В ответ на такие вопросы взрослые обычно смеялись. Или отшучивались. Или переводили разговор на развязанные шнурки и немытые руки. А почему ты говоришь неправильно? Надо говорить встРРетились. Ты «р» не выговариваешь. Вот когда научишься произносить все буквы, тогда и поговорим. Скоро я перестала об этом спрашивать. Я верила, что когда-нибудь догадаюсь обо всем сама.
И было чувство странного присутствия на свете. Есть твоя жизнь, ты на нее смотришь словно со стороны. И никак не можешь понять, для чего тебя сюда поставили, привели. Ты тут кто? Люди, которые встречались на пути, казалось, были уверены в том, что они здесь раз и навсегда и что в точности знают, как тут все устроено. Знают, как жить, как себя вести, что будет завтра. Так было и в школе. Мои сверстницы безошибочно угадывали, какая из девочек им годится в подруги, а какая нет. Кто красивый, а кто нет. Смотри, какое у нее платье, пальто. Ой, какое колечко! Какие у нее ужасные родители. На вопрос: «Почему?» – вытягивались лица, крутили у виска. Ну, она совсем дура, ничего не понимает. Откуда они заранее знали обо всем на свете?
Я мучительно доходила до всего своим умом. Словно мир начался с меня, и я была заброшенным сюда первочеловеком, который должен был все испытать сам и всему дать собственные имена. Мне казалось, что мир был переполнен тайнами.

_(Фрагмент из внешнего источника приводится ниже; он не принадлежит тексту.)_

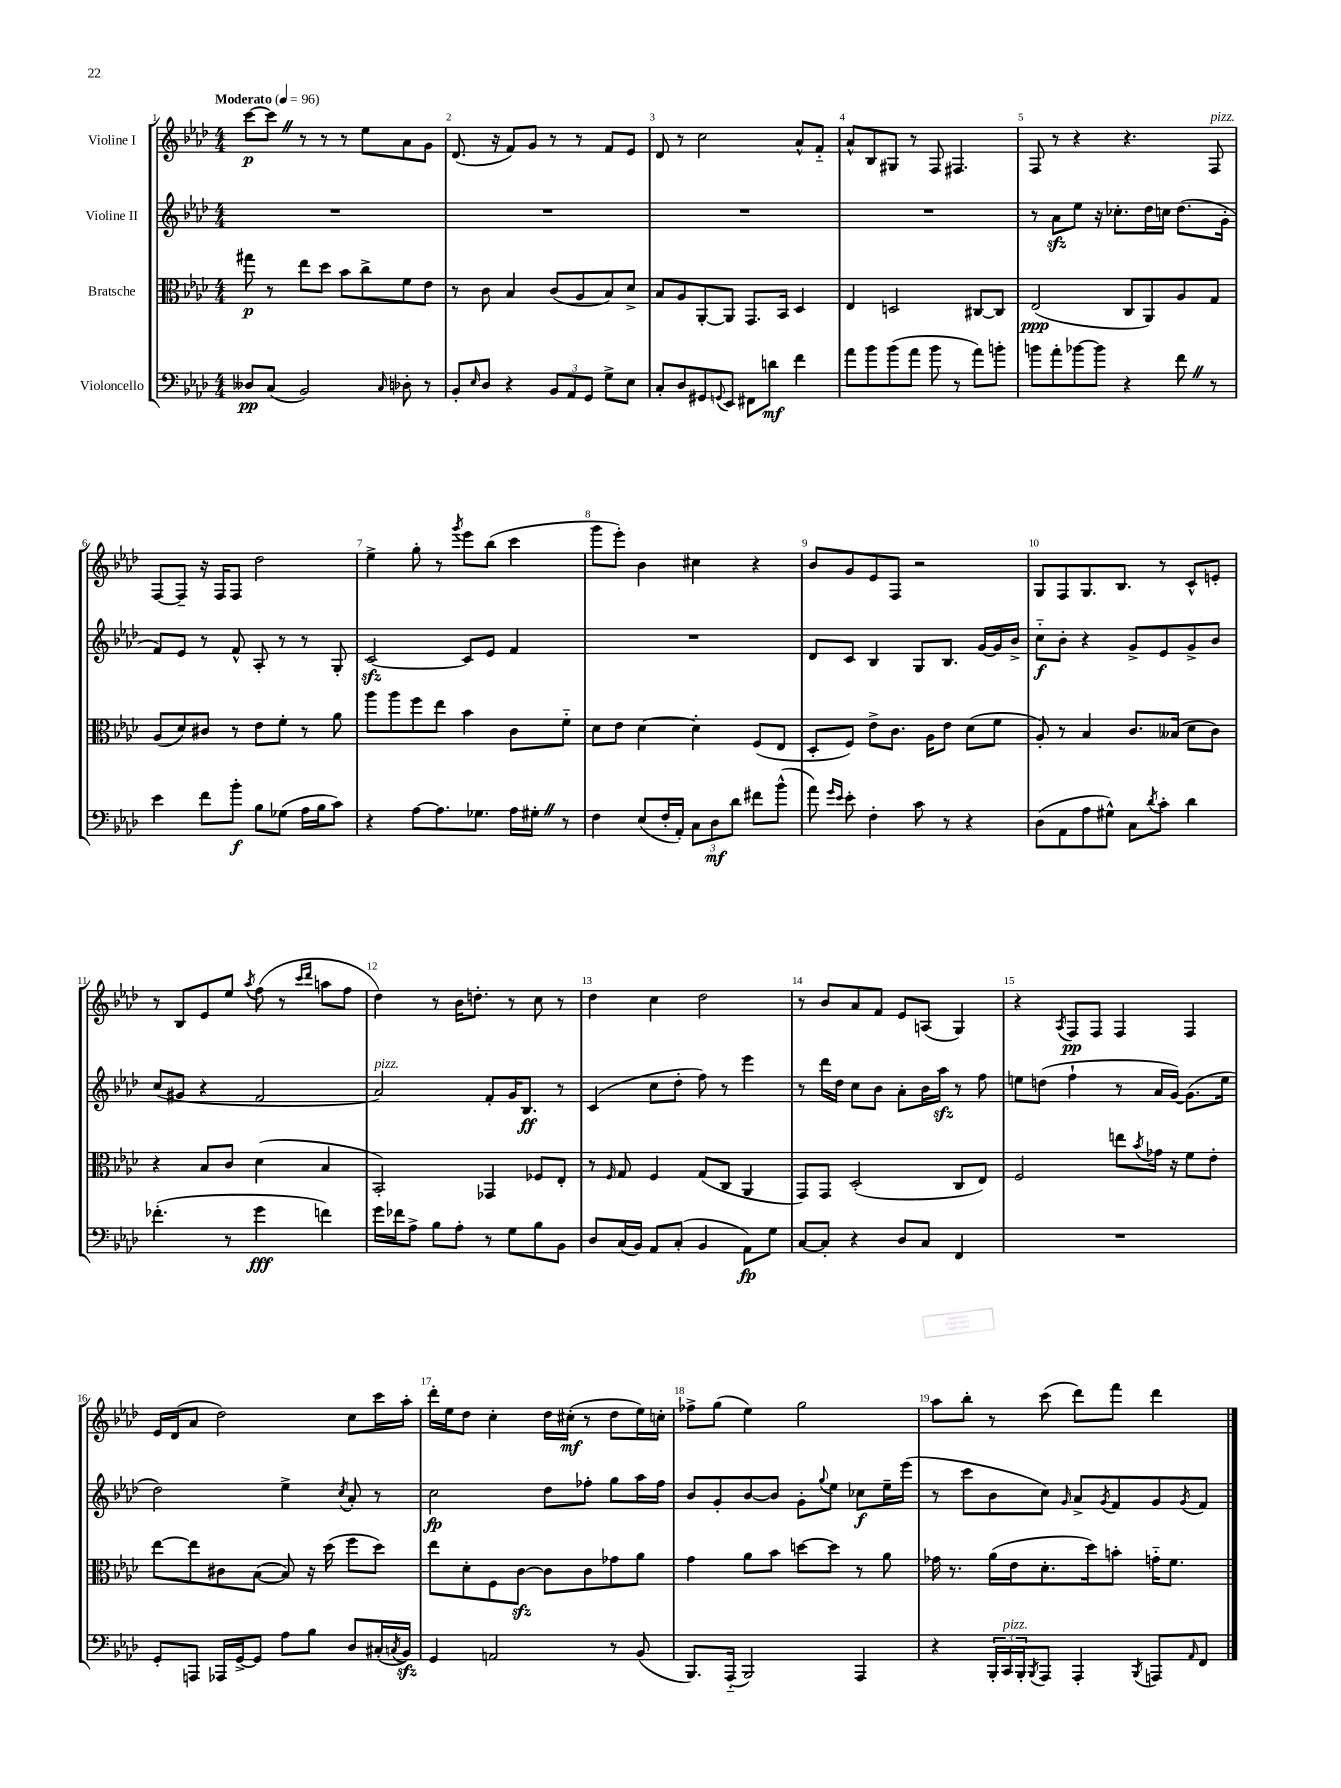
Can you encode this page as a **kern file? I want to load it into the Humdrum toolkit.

**kern	**kern	**kern	**kern
*staff4	*staff3	*staff2	*staff1
*clefF4	*clefC3	*clefG2	*clefG2
*k[b-e-a-d-]	*k[b-e-a-d-]	*k[b-e-a-d-]	*k[b-e-a-d-]
*M4/4	*M4/4	*M4/4	*M4/4
*MM96	*MM96	*MM96	*MM96
8D--	8gg#	1r	[8ccc
(8C	8r	.	8ccc]
2BB-)	8ee-	.	8r
.	8dd-	.	8r
.	8b-	.	8r
.	8cc^	.	8ee-
16qqC	.	.	.
8D-'	8f	.	8a-
8r	8e-	.	8g
=	=	=	=
8BB-'	8r	1r	(8.d-
16qqE-	.	.	.
8D-	8c	.	.
.	.	.	16r
4r	4B-	.	8f)
.	.	.	8g
12BB-	(8c	.	8r
12AA-	.	.	.
.	8A-	.	8r
12GG	.	.	.
8G^	8B-)	.	8f
8E-	8d-^	.	8e-
=	=	=	=
8C'	8B-	1r	8d-
8D-	8A-	.	8r
8GG#	[8AA-'	.	2cc
8qqGG	.	.	.
8EE-	8AA-]	.	.
8FF#	8.GG	.	.
8d	.	.	.
.	16BB-	.	.
4f	4D-	.	8a-^^
.	.	.	8f'~
=	=	=	=
8a-	4E-	1r	8a-^^
8b-	.	.	8B-
(8b-	2D	.	8G#
8a-	.	.	8r
8b-	.	.	8F
8r	.	.	4.F#
8a-)	[8C#	.	.
8b'	8C#]	.	.
=	=	=	=
8b	(2E-	8r	8F
8a-'	.	8a-	8r
[8b-	.	8ee-	4r
8b-]	.	16r	.
.	.	8.cc-'	.
4r	8C	.	4.r
.	8AA-)	16dd-	.
.	.	16cc	.
8f	8A-	(8.dd-	.
8r	8G	.	8F
.	.	16g'	.
=	=	=	=
4e-	(8A-	8f)	[8F
.	8d-)	8e-	8F~]
8f	8c#	8r	16r
.	.	.	16F
8b-'	8r	8f^^	8F
8B-	8e-	8A-'	2dd-
(8G-	8f'	8r	.
16A-	8r	8r	.
16B-	.	.	.
8c)	8a-	8G'	.
=	=	=	=
4r	8aa-	[2c	4ee-^
.	8aa-	.	.
[8A-	8ff	.	8gg'
8.A-]	8ee-	.	8r
.	.	.	8qggg
.	4b-	8c]	8eee-
8.G-	.	.	.
.	.	8e-	(8bb-
16A-	8c	4f	4ccc
16G#'	.	.	.
8r	8f'~	.	.
=	=	=	=
4F	8d-	1r	8ggg
.	8e-	.	8eee-')
(8E-	[4d-	.	4b-
16F'	.	.	.
16AA-')	.	.	.
12C	4d-']	.	4cc#
12D-	.	.	.
12d-	.	.	.
8f#	(8F	.	4r
(8b-^^	8E-	.	.
=	=	=	=
8a-)	8D-'	8d-	8b-
16qqg	.	.	.
16qqe-	.	.	.
8e-'	8F)	8c	8g
4F'	8e-^	4B-	8e-
.	8.c	.	8F
8c	.	8G	2r
.	16A-	.	.
8r	8e-	8.B-	.
4r	(8d-	.	.
.	.	[16g	.
.	8f	16g]	.
.	.	16b-^	.
=	=	=	=
(8D-	8A-')	8cc'~	8G
8AA-	8r	8b-'	8F
8A-	4B-	4r	8.G
8G#^^)	.	.	.
.	.	.	8.B-
8C	8.c	8g^	.
8qd-	.	.	.
8c'	.	8e-	8r
.	(16B--	.	.
4d-	8d-	8g^	8c^^
.	8c)	8b-	8e'
=	=	=	=
(4.f-'	4r	(8cc	8r
.	.	8g#	8B-
.	8B-	4r	8e-
8r	8c	.	8ee-
.	.	.	8qaa-
4g	(4d-	2f	(8ff
.	.	.	8r
.	.	.	16qqccc
.	.	.	16qqddd-
4f)	4B-	.	8aa
.	.	.	8ff
=	=	=	=
16g	2BB-')	2a-)	4dd-)
16f-	.	.	.
8A-^	.	.	.
8B-	.	.	8r
8A-'	.	.	16b-
.	.	.	8.dd'
8r	4GG-	8f'	.
8G	.	16g	8r
.	.	8.B-	.
8B-	8F-	.	8cc
8BB-	8E-'	8r	8r
=	=	=	=
8D-	8r	(4c	4dd-
.	16qqF	.	.
(16C	8G	.	.
16BB-)	.	.	.
8AA-	4F	8cc	4cc
(8C'	.	8dd-'	.
4BB-	(8G	8ff)	2dd-
.	8C	8r	.
8AA-)	4AA-	4eee-	.
8G	.	.	.
=	=	=	=
[8C	8GG)	8r	8r
8C']	8GG	16ddd-	8b-
.	.	16dd-	.
4r	(2D-'	8cc	8a-
.	.	8b-	8f
8D-	.	8a-'	8e-
8C	.	16b-	(8A
.	.	16aa-	.
4FF	8C	8r	4G)
.	8E-)	8ff	.
=	=	=	=
1r	2F	8ee	4r
.	.	(8dd	.
.	.	.	8qA-
.	.	4ff`	8F
.	.	.	8F
.	8ee	8r	4F
.	8qb-	.	.
.	16g-	16a-	.
.	16r	[16g)	.
.	8f	(8.g]	4F
.	8e-'	.	.
.	.	16ee	.
=	=	=	=
8GG'	[8ee-	2dd-)	16e-
.	.	.	(16d-
8AAA	8ee-]	.	8a-
16AAA-	8c#	.	2dd-)
[16GG^	.	.	.
8GG]	([8B-	.	.
8A-	8B-])	4ee-^	.
8B-	16r	.	.
.	(16dd-	.	.
.	.	8qcc	.
8D-	8ff	8a-'	8cc
(16C#'	8dd-)	8r	16ccc
8qC	.	.	.
16BB-)	.	.	16aa-'
=	=	=	=
4GG	8ee-	2cc	16ddd-'
.	.	.	16ee-
.	8d-'	.	8dd-
2AA	8F	.	4cc'
.	[8c	.	.
.	8c]	8dd-	16dd-
.	.	.	(16cc#'
.	8c	8ff-'	8r
8r	8g-	8gg	8dd-
(8BB-	8a-	16aa-	16ee-)
.	.	16ff-	16cc'
=	=	=	=
8.BBB-)	4g	8b-	8ff-^
.	.	8g'	(8gg
(16AAA-'~	.	.	.
2BBB-)	8a-	[8b-	4ee-)
.	8b-	8b-]	.
.	[8dd	8g'	2gg
.	.	8qqgg	.
.	8dd]	8ee-	.
4AAA-	8r	8cc-	.
.	8a-	16ee-~	.
.	.	(16eee-	.
=	=	=	=
4r	16g-	8r	8aa-
.	8.r	.	.
.	.	8ccc	8bb-'
24BBB-'	(16a-	8b-	8r
24CC	.	.	.
.	16e-	.	.
24BBB-'	.	.	.
8qBBB-	.	.	.
8AAA-	8.d-'	8cc)	(8ccc
.	.	16qqg	.
4AAA-'	.	8a-^	8ddd-)
.	16dd-)	.	.
.	.	8qg	.
.	8b'	8f	8fff
8qBBB-	.	.	.
8AAA	16g'~	8g	4ddd-
.	8.f	.	.
16qqAA-	.	8qg	.
8FF	.	8f	.
==	==	==	==
*-	*-	*-	*-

Потом мне открылось, что за уверенностью людей в своей правоте скрывалось не понимание жизни, а набор правил, установок, которые двигали их поступками и высказываниями. Но ведь все равно с ними что-то случалось, они почему-то становились такими, а не другими.
Мой дед Гавриил Петрович родился в 1910 году и в юном возрасте убежал из подмосковной деревни. У него была за плечами церковно-приходская школа, дважды замужняя суровая мать, множество братьев и сестер, которые умирали от всевозможных болезней. Его отец был очень пожилой человек, во времена оно еще крепостной графа Шереметева, и единственное, что говорил о нем мой дед, что тот его нещадно бил за плохое прилежание при чтении церковных книг. Прадед был истово верующий и хотел такими же воспитать своих детей. Однако он умер, да и революция не дала сбыться его планам. Когда я читала рассказ Чехова «Мужики», я понимала, откуда, из какой деревни, от какой жизни бежал мой дед. От нищеты, битья, колотушек, стояния на горохе в углу, от тараканов в жидком супе, от полной беспросветности – приняли власть большевиков, махновцев и вообще кого угодно. А Москва, хотя была недобра, дала ему работу кассира в большом универмаге. Дала звонкие обещания заботы о каждом человеке. И он стал учиться в кооперативном техникуме. И вдруг рывок. Деревенский парень женился на городской девушке; она чуть постарше его, покультурнее.
Танцует, поет, умеет жить в чистоте, – ее мать и бабка старообрядки – можно сказать, подфартило. Опять же по комсомольскому набору его взяли на юридический факультет с четырьмя классами образования, а потом предложили работу в НКВД, где в 1937–1938 годах уничтожили весь прежний слой чекистов. А тут очень подходящий кадр – русский, с есенинской челкой, с рабоче-крестьянским происхождением. Его портрет, перерисованный кем-то карандашом с юношеской фотографии, всегда висел в спальне. Там он был светлоглазым и кудрявым юношей. Тайной любовью он, видимо, любил Есенина, но хорошо помнил те времена, когда тот был под запретом.
– Что с человеком водка-то сделала, – вздыхая, говорил он мне шестилетней, когда мы брели с ним по лесу, собирая грибы. Он любил делиться со мной самыми разнообразными суждениями. Рассказывал, как Есенин повесился в «Англетере», как было ужасно пьянство и буржуазное разложение. А я видела молодого человека, похожего на деда, висящего на люстре в большой комнате. Мы обычно садились на большой пень; по-деревенски из большой белой тряпицы дед извлекал крутое яйцо, хлеб и бутерброд с докторской колбасой. Огромный кусок, отрезанный от круглого столового хлеба, пах лесом и летним воздухом. Говорил он очень обстоятельно. Дед казался мне более загадочным, чем отец, он все время начинал что-то рассказывать, но внезапно обрывал себя, не договаривая. Больше всего он не любил вопросов. Уходил от них, уклонялся с байками, с прибаутками, а иногда даже становился красным и словно чем-то возмущался в глубине.